Saturday, October 24, 2009
waiting
Friday, October 23, 2009
Thursday, October 22, 2009
not quite sure

The person who took this picture thought they were preserving the memory of this indeterminable object. The tip of a wooden oar? An airplane propeller? a bench? The only things we can know for sure are that it was taken with a bright flash during an April night in 1966.
Of course the fact that this picture meant something very specific to someone resonates the concern that most artists deal with at some point in their making-- how much sense our art has to make to other people who look at it?

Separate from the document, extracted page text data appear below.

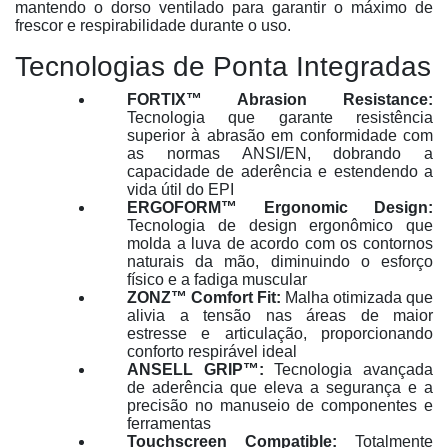
mantendo o dorso ventilado para garantir o máximo de
frescor e respirabilidade durante o uso
.
Tecnologias de Ponta Integradas
FORTIX™ Abrasion Resistance:
Tecnologia que garante resistência
superior à abrasão em conformidade com
as normas ANSI/EN, dobrando a
capacidade de aderência e estendendo a
vida útil do EPI
ERGOFORM™ Ergonomic Design:
Tecnologia de design ergonômico que
molda a luva de acordo com os contornos
naturais da mão, diminuindo o esforço
físico e a fadiga muscular
ZONZ™ Comfort Fit:
Malha otimizada que
alivia a tensão nas áreas de maior
estresse e articulação, proporcionando
conforto respirável ideal
ANSELL GRIP™:
Tecnologia avançada
de aderência que eleva a segurança e a
precisão no manuseio de componentes e
ferramentas
Touchscreen Compatible:
Totalmente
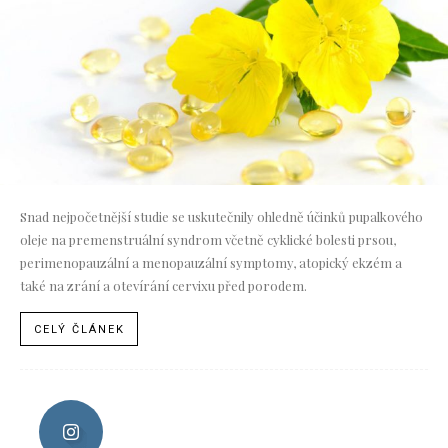
Snad nejpočetnější studie se uskutečnily ohledně účinků pupalkového
oleje na premenstruální syndrom včetně cyklické bolesti prsou,
perimenopauzální a menopauzální symptomy, atopický ekzém a
také na zrání a otevírání cervixu před porodem.
CELÝ ČLÁNEK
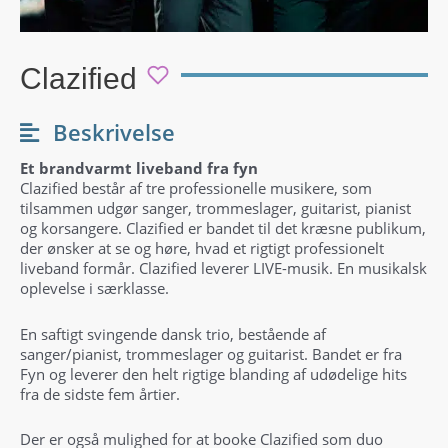
Clazified
Beskrivelse
Et brandvarmt liveband fra fyn
Clazified består af tre professionelle musikere, som
tilsammen udgør sanger, trommeslager, guitarist, pianist
og korsangere. Clazified er bandet til det kræsne publikum,
der ønsker at se og høre, hvad et rigtigt professionelt
liveband formår. Clazified leverer LIVE-musik. En musikalsk
oplevelse i særklasse.
En saftigt svingende dansk trio, bestående af
sanger/pianist, trommeslager og guitarist. Bandet er fra
Fyn og leverer den helt rigtige blanding af udødelige hits
fra de sidste fem årtier.
Der er også mulighed for at booke Clazified som duo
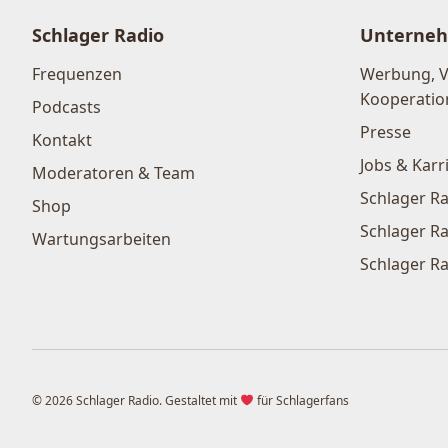
Schlager Radio
Unterne
Frequenzen
Werbung, 
Kooperatio
Podcasts
Presse
Kontakt
Jobs & Karr
Moderatoren & Team
Schlager Ra
Shop
Schlager Ra
Wartungsarbeiten
Schlager Ra
© 2026 Schlager Radio. Gestaltet mit
für Schlagerfans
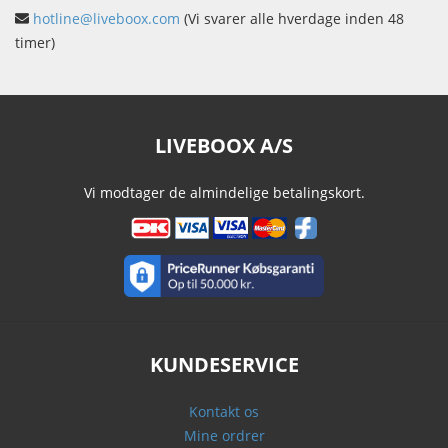
hotline@liveboox.com
(Vi svarer alle hverdage inden 48
timer)
LIVEBOOX A/S
Vi modtager de almindelige betalingskort.
KUNDESERVICE
Kontakt os
Mine ordrer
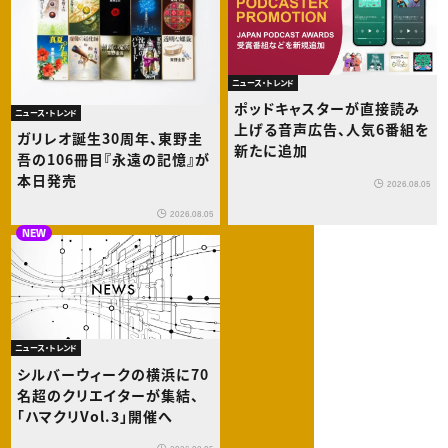
ニュース・トレンド
ポッドキャスターが直接読み
ニュース・トレンド
上げる音声広告、人気6番組を
ガリレオ誕生30周年、東野圭
新たに追加
吾の106冊目『永遠の記憶』が
本日発売
2026.08.05
2026.08.05
NEW
ニュース・トレンド
シルバーウィークの横浜に70
名超のクリエイターが集結、
「ハマクリVol.3」開催へ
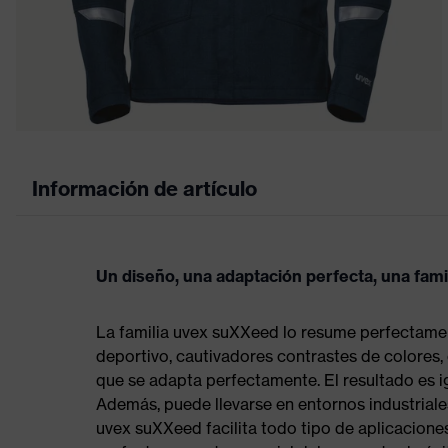
Información de artículo
Un diseño, una adaptación perfecta, una fam
La familia uvex suXXeed lo resume perfectamen
deportivo, cautivadores contrastes de colores,
que se adapta perfectamente. El resultado es 
Además, puede llevarse en entornos industriales
uvex suXXeed facilita todo tipo de aplicacione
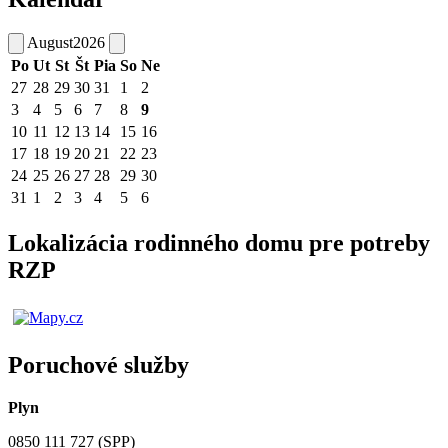
August
2026
Po
Ut
St
Št
Pia
So
Ne
27
28
29
30
31
1
2
3
4
5
6
7
8
9
10
11
12
13
14
15
16
17
18
19
20
21
22
23
24
25
26
27
28
29
30
31
1
2
3
4
5
6
Lokalizácia rodinného domu pre potreby
RZP
Poruchové služby
Plyn
0850 111 727 (SPP)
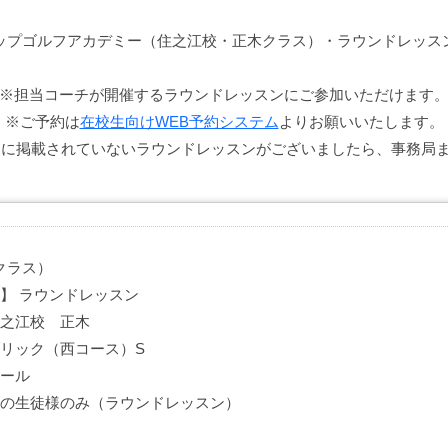
ップゴルフアカデミー（住之江校・正木クラス）・ラウンドレッス
※担当コーチが開催するラウンドレッスンにご参加いただけます
※ご予約は
在校生向けWEB予約システム
よりお願いいたします。
ムに掲載されていないラウンドレッスンがございましたら、事務局
クラス）
 】 ラウンドレッスン
住之江校 正木
ブリック（西コース）S
ホール
担当の生徒様のみ（ラウンドレッスン）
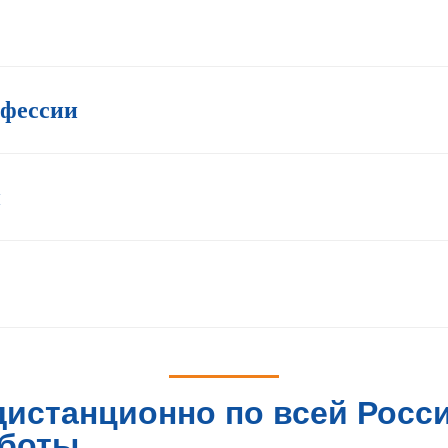
офессии
и
дистанционно по всей Росси
аботы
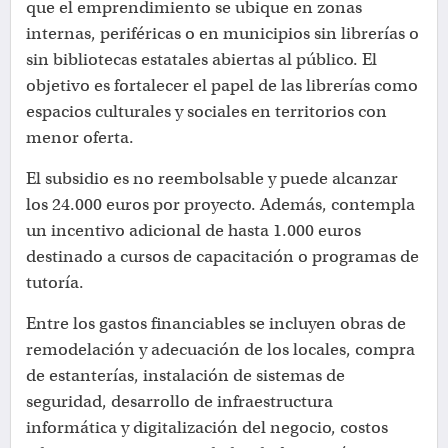
que el emprendimiento se ubique en zonas
internas, periféricas o en municipios sin librerías o
sin bibliotecas estatales abiertas al público. El
objetivo es fortalecer el papel de las librerías como
espacios culturales y sociales en territorios con
menor oferta.
El subsidio es no reembolsable y puede alcanzar
los 24.000 euros por proyecto. Además, contempla
un incentivo adicional de hasta 1.000 euros
destinado a cursos de capacitación o programas de
tutoría.
Entre los gastos financiables se incluyen obras de
remodelación y adecuación de los locales, compra
de estanterías, instalación de sistemas de
seguridad, desarrollo de infraestructura
informática y digitalización del negocio, costos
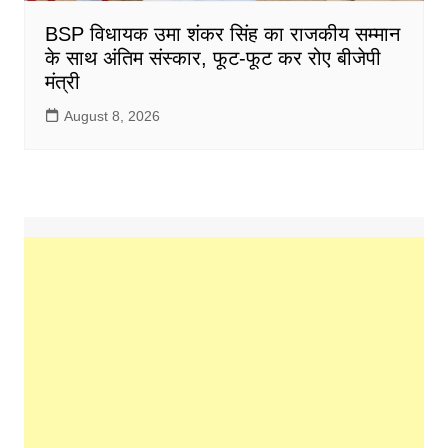
BSP विधायक उमा शंकर सिंह का राजकीय सम्मान
के साथ अंतिम संस्कार, फूट-फूट कर रोए बीजेपी
मंत्री
August 8, 2026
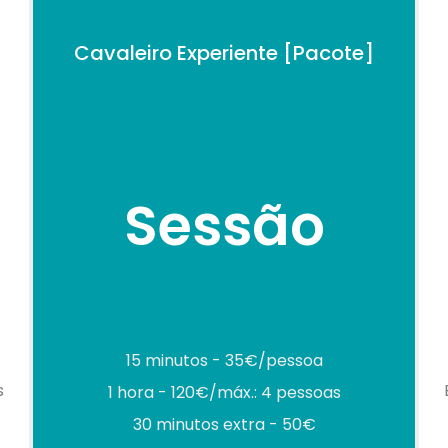
Cavaleiro Experiente [Pacote]
Sessão
15 minutos - 35€/pessoa
s
1 hora - 120€/máx.: 4 pessoas
30 minutos extra - 50€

This question is one that ignites a conversation with big clumsy words like 'responsibility' 'accountability' and 'accesibility.' My review is next Thursday and I've been wondering how these words will be framed in the context of my current studio practice.
Wednesday, October 21, 2009
ragamuffin
My friend Morgan has gotten me dog crazy, especially for small to medium sized floppy-haired dogs like thisaone here. I'm in the process of looking for a new place to live and am dreading another month without a place that's mine-all-mine. I did this for the month of August and half of September and it was just awful. When my mother was here she kept asking me where I thought I would be this time next year-- I'm sure to her it seemed like the question she was supposed to ask... but it terrified me because I realized that I was supposed to be able to answer it. Last week I finished Dorothy Allison's short book "Two or Three Things I Know For Sure" and have picked up the habit of stating those two or three slippery things for myself. And so today these things might include wanting to own the dog in this photograph.
Tuesday, October 20, 2009
red pile
Monday, October 19, 2009
Sunday, October 18, 2009
and then and then and then
I made this silly drawing yesterday but have been surprised that people seem to be interested in it. This seems to happen often here-- that I make a throwaway something that curiously provokes rapture in my peers. My studio practice has been excruciatingly slowed down with the tumult of the Murphy Cadogan show, out-of-town guests and the writing of my thesis. But what this means mostly is that I've been making productive lists and quick/fast/dirty drawings in my sketchbook with the little time I have-- drawings that have been allowing me to try something without committing wholly to it.
Saturday, October 17, 2009
shadows of shadows

Friday, October 16, 2009
the siblings

Thursday, October 15, 2009
some shapes


I've been doing some new sketches in my notebook of houses, tombstones, conversation bubbles and ghosts. One of my advisors told me he was glas I was doing them in my notebook and sparing everyone from having to look at them nice paper. Harsh. But I'm still sort of interested in them-- I mean, obviously, they're silly, they're scribbles, they're hardly even the seeds of ideas... but they're also fun to draw, they're fast and easy and they're didactic versions of the images of the subject I'm hoping to make work about. To not draw them would be like someone else making paintings about Christ without dealing with how to draw and what it means to draw the cross.